The More, the Merrier?
Get tips to safely combine dogs and pets of other species.
Pat Miller |
Every breed of dog was developed to perform a job, many of which involve chasing, catching, and/or killing other animals. No wonder animal-loving households sometimes find themselves immersed in small tragedies as incompatible animals meet.
It is possible to overcome breed tendencies that put companion animals at risk. Plus, exceptions exist within every breed Border Collies that aren't interested in sheep or Golden Retrievers that let parakeets sit on their heads. It is easier and safer, however, to avoid breed choices that don't offer such challenges. If you own a non-canine pet and are thinking of getting a dog, here's a list to help you avoid the most glaring mis-matches:
- Caged birds: Think twice about retrievers, setters, and spaniels, all bred to hunt birds. They can be extremely birdy obsessed with the presence of any bird. Be cautious of terriers, which were bred to kill rodents but any small animal will do as prey. Some working breeds, such as Huskies and shepherds, can also be very prey-oriented.

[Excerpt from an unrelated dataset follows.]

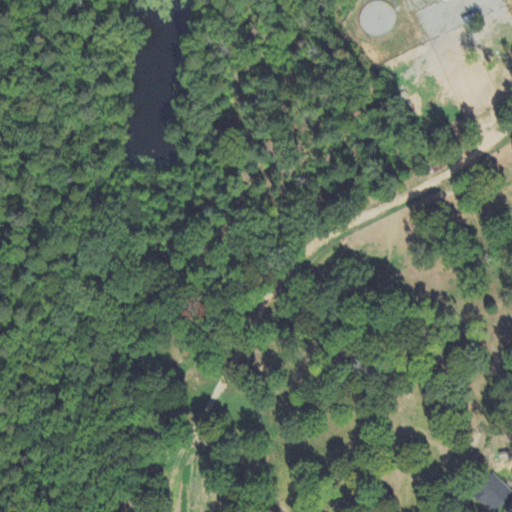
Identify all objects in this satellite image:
building: (444, 0)
building: (492, 495)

- Rabbits: You may want to steer away from the scent hounds Beagles, Bassets, Foxhounds, and others bred to follow small game. Some sight hounds notably Greyhounds have also been bred to chase and kill rabbits. Again, be cautious of terriers, and consider the prey drive of some working breeds.
- Rats, reptiles and other pocket pets: Terriers can be extremely persistent about going after rodents the very type of animal they were bred to exterminate. Some herding, sporting, and working breeds might have a natural antipathy toward snakes.

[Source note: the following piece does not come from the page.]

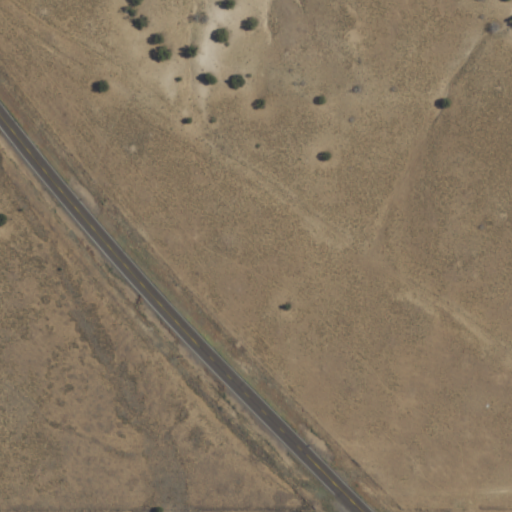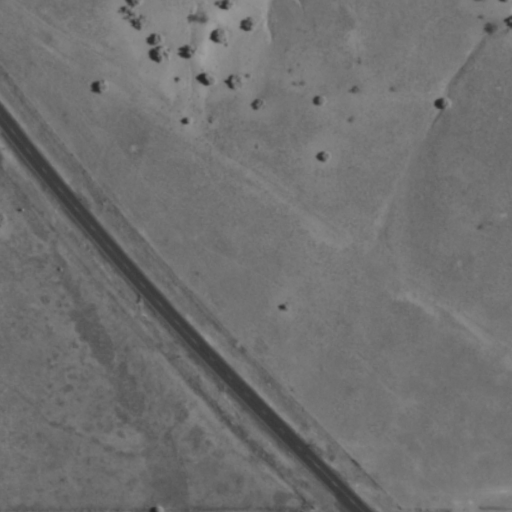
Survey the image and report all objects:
road: (175, 320)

- Cats: Be cautious, again, of terriers. A cat's tendency to fight back, successful in intimidating softer dogs, often arouses a terrier even more. Many working breeds have a prey drive, and Greyhounds will also sometimes chase and kill cats.

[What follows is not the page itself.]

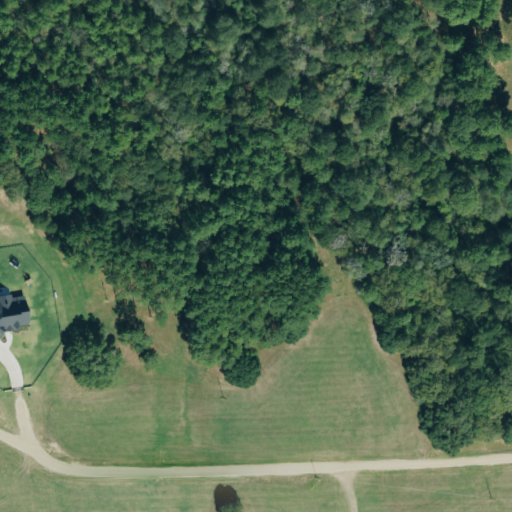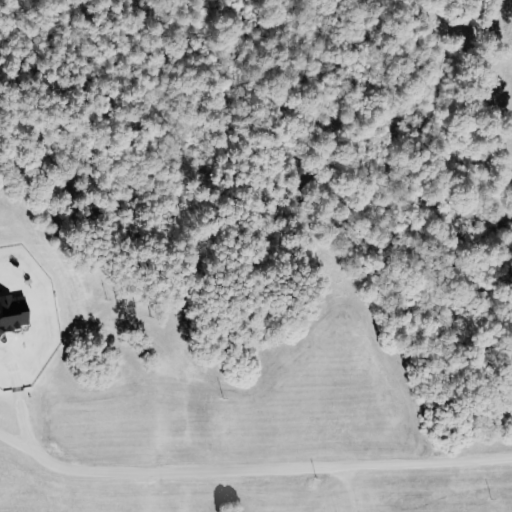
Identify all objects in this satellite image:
building: (13, 312)
road: (234, 464)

- Livestock: If you want to try herding, get a Border Collie, Australian Shepherd, or the like. But if you want to be able to work around your hooved companions in peace, leave the herding breeds out of the picture. They aren't likely to actually kill livestock, but they are workaholics with an obsessive need to herd, and will run circles around you while you play with your sheep or horses.